Description: Given a topology J , show that a subset B satisfying the third antecedent is a basis for it. Lemma 2.3 of Munkres p. 81. (Contributed by NM, 20-Jul-2006) (Proof shortened by Mario Carneiro, 2-Sep-2015)

		Ref	Expression
	Assertion	basgen2	⊢ ( ( 𝐽 ∈ Top ∧ 𝐵 ⊆ 𝐽 ∧ ∀ 𝑥 ∈ 𝐽 ∀ 𝑦 ∈ 𝑥 ∃ 𝑧 ∈ 𝐵 ( 𝑦 ∈ 𝑧 ∧ 𝑧 ⊆ 𝑥 ) ) → ( topGen ‘ 𝐵 ) = 𝐽 )

Proof

Step	Hyp	Ref	Expression
1		dfss3	⊢ ( 𝐽 ⊆ ( topGen ‘ 𝐵 ) ↔ ∀ 𝑥 ∈ 𝐽 𝑥 ∈ ( topGen ‘ 𝐵 ) )

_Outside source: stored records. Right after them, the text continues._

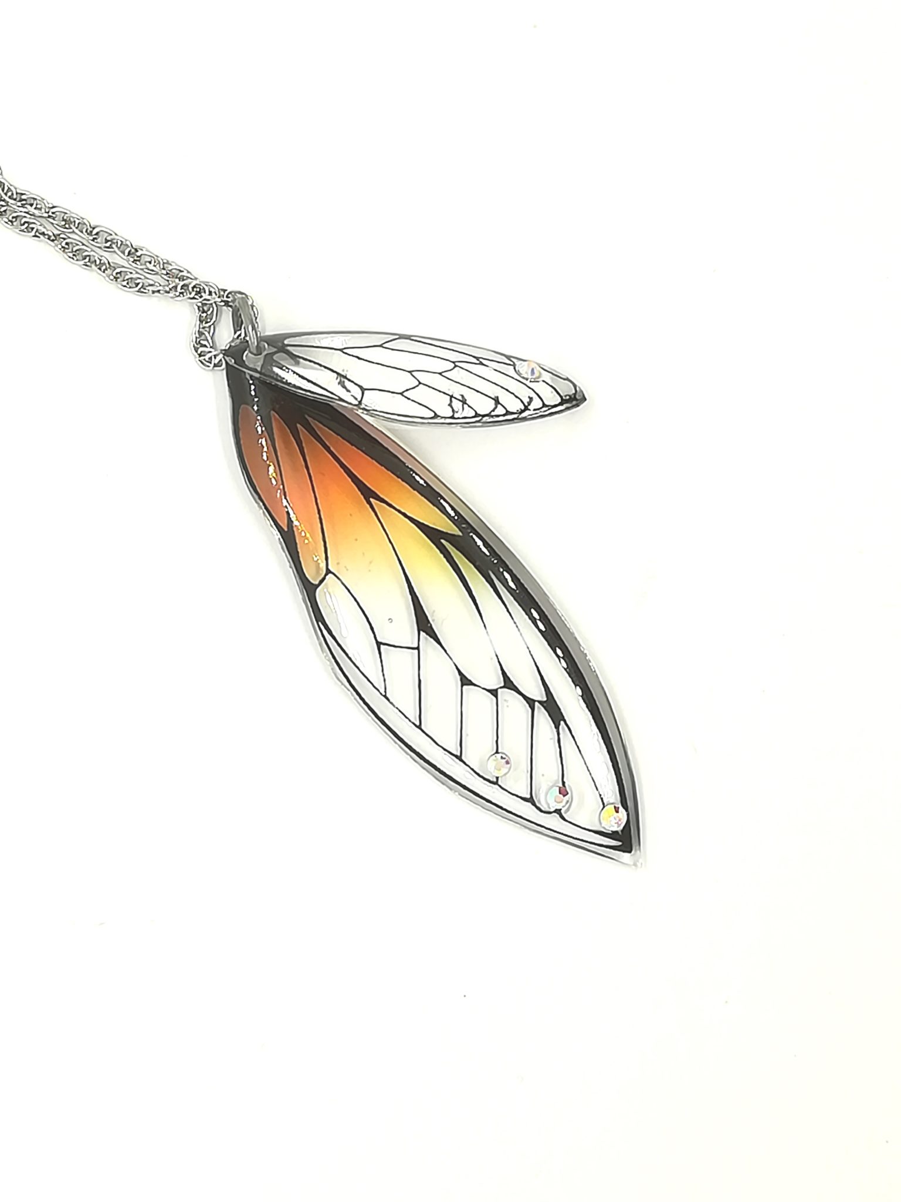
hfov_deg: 20.4
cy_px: 601
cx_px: 450
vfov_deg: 27.0
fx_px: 2499
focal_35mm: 72
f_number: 2.2
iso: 80
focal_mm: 3.83
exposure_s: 1/100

2		ssexg	⊢ ( ( 𝐵 ⊆ 𝐽 ∧ 𝐽 ∈ Top ) → 𝐵 ∈ V )
3	2	ancoms	⊢ ( ( 𝐽 ∈ Top ∧ 𝐵 ⊆ 𝐽 ) → 𝐵 ∈ V )
4		eltg2b	⊢ ( 𝐵 ∈ V → ( 𝑥 ∈ ( topGen ‘ 𝐵 ) ↔ ∀ 𝑦 ∈ 𝑥 ∃ 𝑧 ∈ 𝐵 ( 𝑦 ∈ 𝑧 ∧ 𝑧 ⊆ 𝑥 ) ) )

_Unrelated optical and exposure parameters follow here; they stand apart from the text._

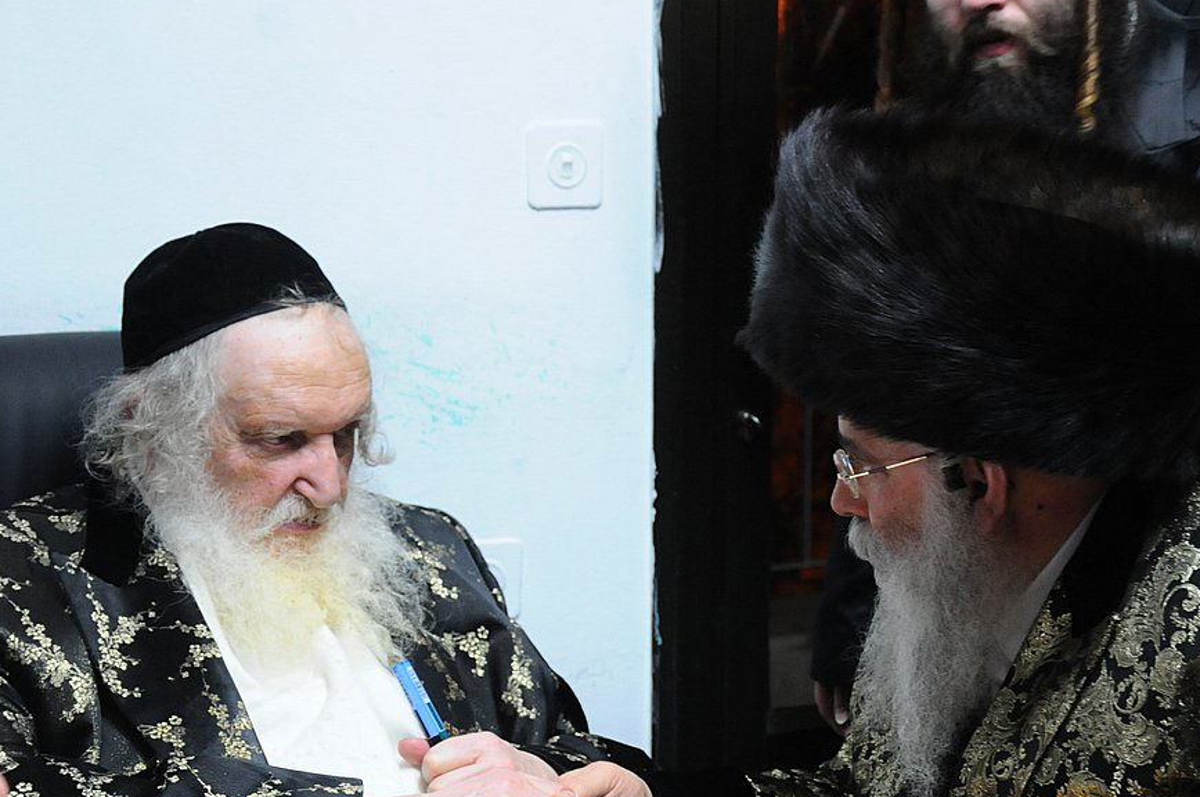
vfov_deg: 18.6
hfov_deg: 27.8
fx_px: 2420
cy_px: 540
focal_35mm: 73
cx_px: 740
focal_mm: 35
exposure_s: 1/40
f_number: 4.5
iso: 1250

5	3 4	syl	⊢ ( ( 𝐽 ∈ Top ∧ 𝐵 ⊆ 𝐽 ) → ( 𝑥 ∈ ( topGen ‘ 𝐵 ) ↔ ∀ 𝑦 ∈ 𝑥 ∃ 𝑧 ∈ 𝐵 ( 𝑦 ∈ 𝑧 ∧ 𝑧 ⊆ 𝑥 ) ) )
6	5	ralbidv	⊢ ( ( 𝐽 ∈ Top ∧ 𝐵 ⊆ 𝐽 ) → ( ∀ 𝑥 ∈ 𝐽 𝑥 ∈ ( topGen ‘ 𝐵 ) ↔ ∀ 𝑥 ∈ 𝐽 ∀ 𝑦 ∈ 𝑥 ∃ 𝑧 ∈ 𝐵 ( 𝑦 ∈ 𝑧 ∧ 𝑧 ⊆ 𝑥 ) ) )

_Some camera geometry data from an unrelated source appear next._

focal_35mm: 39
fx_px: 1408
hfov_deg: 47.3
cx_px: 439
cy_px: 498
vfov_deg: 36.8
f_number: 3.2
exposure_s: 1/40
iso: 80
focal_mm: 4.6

7	1 6	bitrid	⊢ ( ( 𝐽 ∈ Top ∧ 𝐵 ⊆ 𝐽 ) → ( 𝐽 ⊆ ( topGen ‘ 𝐵 ) ↔ ∀ 𝑥 ∈ 𝐽 ∀ 𝑦 ∈ 𝑥 ∃ 𝑧 ∈ 𝐵 ( 𝑦 ∈ 𝑧 ∧ 𝑧 ⊆ 𝑥 ) ) )
8	7	biimp3ar	⊢ ( ( 𝐽 ∈ Top ∧ 𝐵 ⊆ 𝐽 ∧ ∀ 𝑥 ∈ 𝐽 ∀ 𝑦 ∈ 𝑥 ∃ 𝑧 ∈ 𝐵 ( 𝑦 ∈ 𝑧 ∧ 𝑧 ⊆ 𝑥 ) ) → 𝐽 ⊆ ( topGen ‘ 𝐵 ) )
9		basgen	⊢ ( ( 𝐽 ∈ Top ∧ 𝐵 ⊆ 𝐽 ∧ 𝐽 ⊆ ( topGen ‘ 𝐵 ) ) → ( topGen ‘ 𝐵 ) = 𝐽 )
10	8 9	syld3an3	⊢ ( ( 𝐽 ∈ Top ∧ 𝐵 ⊆ 𝐽 ∧ ∀ 𝑥 ∈ 𝐽 ∀ 𝑦 ∈ 𝑥 ∃ 𝑧 ∈ 𝐵 ( 𝑦 ∈ 𝑧 ∧ 𝑧 ⊆ 𝑥 ) ) → ( topGen ‘ 𝐵 ) = 𝐽 )